Reforming Retail

Data Show Software Payfacs Are Contracting. Here’s Why

Payment facilitators, or payfacs, must be registered directly with the card schemes. This provides interesting data to analyze as it relates to their location and growth.

Recently compiled data and visualizations of payfac trends point to some interesting trends.

There are a few things that stick out to us that we should discuss.

First is the churn in payfacs.

North America and the EU both offer payfac models, but the EU is different in that payfacs must also have a banking (PI or EMI) license. Banking licenses obviously come with more cost, so many European companies prefer to go the payfac-lite approach, which is basically operating as a subprocessor on a payfac.

What’s interesting is the high amount of churn in the payfac model (called un reg. for unregistered in the following graphic):

If you look at North America on the left, there’s a lot of churn in payfacs. 52 of 257 – or 20% – unregistered in 2020. Then as fintech got hot in late 2020 and 2021, the number of payfacs expanded only to again see more churn heading into 2023 as fintech markets cooled.

Why is this?

Payfacs are sexy… and misunderstood.

We don’t think a company should be a payfac at less than $2B of processing volume.

And even that isn’t a hard rule on the lower bound.

We know there will be people who hiss at our comment, but the math just doesn’t pencil.
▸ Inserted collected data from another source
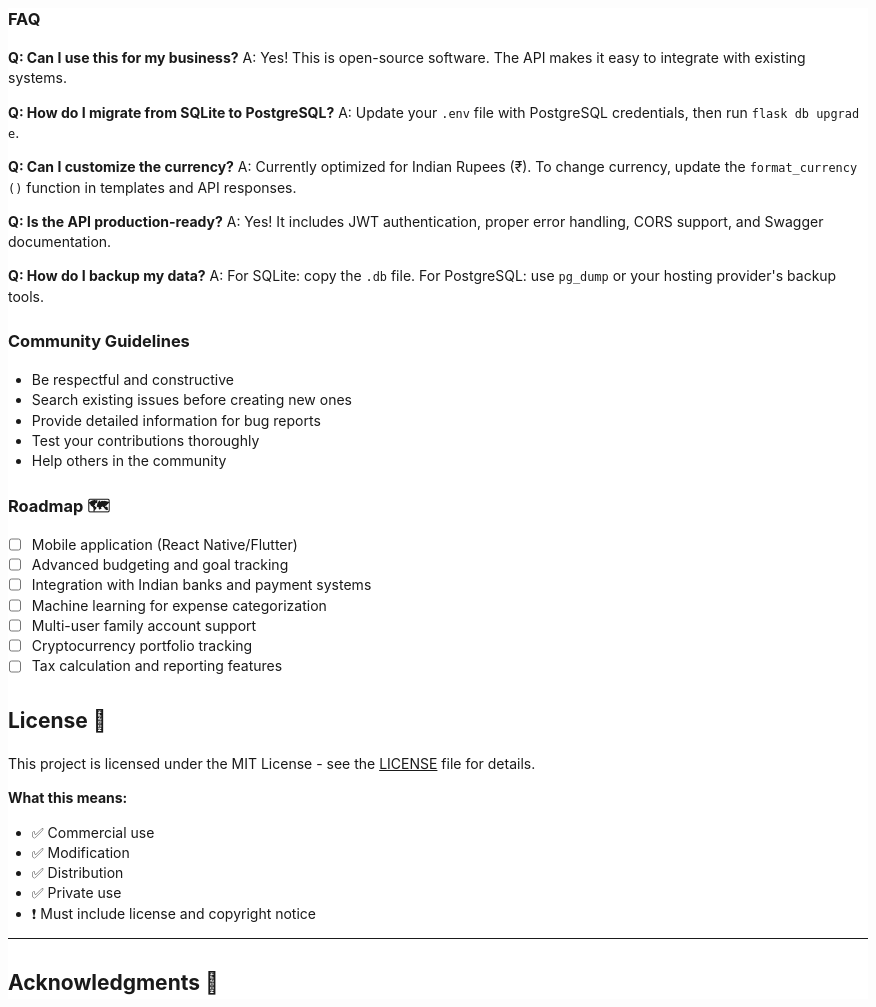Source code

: ### FAQ

**Q: Can I use this for my business?**
A: Yes! This is open-source software. The API makes it easy to integrate with existing systems.

**Q: How do I migrate from SQLite to PostgreSQL?**
A: Update your `.env` file with PostgreSQL credentials, then run `flask db upgrade`.

**Q: Can I customize the currency?**
A: Currently optimized for Indian Rupees (₹). To change currency, update the `format_currency()` function in templates and API responses.

**Q: Is the API production-ready?**
A: Yes! It includes JWT authentication, proper error handling, CORS support, and Swagger documentation.

**Q: How do I backup my data?**
A: For SQLite: copy the `.db` file. For PostgreSQL: use `pg_dump` or your hosting provider's backup tools.

### Community Guidelines

- Be respectful and constructive
- Search existing issues before creating new ones
- Provide detailed information for bug reports
- Test your contributions thoroughly
- Help others in the community

### Roadmap 🗺️

- [ ] Mobile application (React Native/Flutter)
- [ ] Advanced budgeting and goal tracking
- [ ] Integration with Indian banks and payment systems
- [ ] Machine learning for expense categorization
- [ ] Multi-user family account support
- [ ] Cryptocurrency portfolio tracking
- [ ] Tax calculation and reporting features

## License 📄

This project is licensed under the MIT License - see the [LICENSE](LICENSE) file for details.

**What this means:**
- ✅ Commercial use
- ✅ Modification  
- ✅ Distribution
- ✅ Private use
- ❗ Must include license and copyright notice

---

## Acknowledgments 🙏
Processors dropped their pants and gave amazing deals to the first wave of payfacs in the early 2010’s (Toast is now at a reported $0.004 buy rate, for instance).

That’s pretty cheap.

The cost of writing directly to the card schemes – at scale, mind you – is $0.001 per auth and settle (meaning a roundtrip cost is 2 tenths of a penny).

Then you need a sponsoring bank which is going to take some additional cost (or a direct acquiring license, which is also costly).

But is it worth spending the millions of dollars and years of engineering + approval time to go from $0.004 to an effective $0.002?

Toast has said it isn’t.

Same for Square and other large payfacs that have over 11 figures of processing volume, because processors can and have given large payfacs pricing at what amounts to half a basis point of cost.

Today, payfacs aren’t getting these rates. We’ve seen payfacs doing single digit billions in volume only to have effective buy rates of $0.05 once you factor in all their nonsense monthly fees… and they’re servicing merchants with $20 average checks.

That’s an effective 25 bps, which is f*cking expensive.

We don’t think it makes sense for most software companies to be payfacs.

And we suspect the payfac attrition rates to be a consequence of software companies realizing that the payfac model was uneconomical.

Our thinking is only further supported with the following graphic:

Note that ISV representation as a percentage of overall payfacs is shrinking in the US.

Instead, payfac growth is coming from non-ISV entities that are likely using the payfac model for payments disbursements.

Here’s an example.

McDonald’s wants to collect their franchise fees from the payment stream across all its franchised locations. McDonald’s becomes a payfac, orchestrating all the funding and payouts across all its franchisees. In this way McDonald’s can automatically collect franchise fees from the franchisees’ payments stream, and then pay franchisees through the same mechanism should the need arise.

We think that the market has already figured out that it’s reached peak software payfac, which is why you see the growth coming from payfac-lite plaforms offered by the likes of Adyen, Infinicept, Stripe, Tilled, and others.

In this setup these named entities (Adyen, et al.) operate the master payfac and software companies become white labeled partners underneath the payfac. The named entities hold the contract with the merchants of the software partner and also manage the flow of funds.

The payfac lite model allows software companies to get stood up quickly with ~90% of the perceived value of a payfac without the additional costs and timelines associated with actually running the payfac.

The more interesting trend to us, however, is one that’s not yet being picked up:

Embedded payments, while convenient, are creating de facto monopolies and increasing the total cost of ownership for merchants.

Absent payments choice the merchant is faced with high switching costs and, as a consequence, pretty shitty support (why improve customer service if you know the merchant can’t do anything about it?).

This is something worth watching, especially as many of these software companies need to show rule-of-40 growth and are finding it so. much. easier to add bps to their payment fees over building, selling, and supporting value-add features (that merchants don’t and won’t pay for anyway).

There IS a software solution to this problem, breaking merchants from mandated, embedded processing and allowing merchants (and ISOs) to choose whatever processor they want, regardless of what their software tells them they can use for payment processing.

But it’s still in private beta.

Things are going to get very fun over the next two years.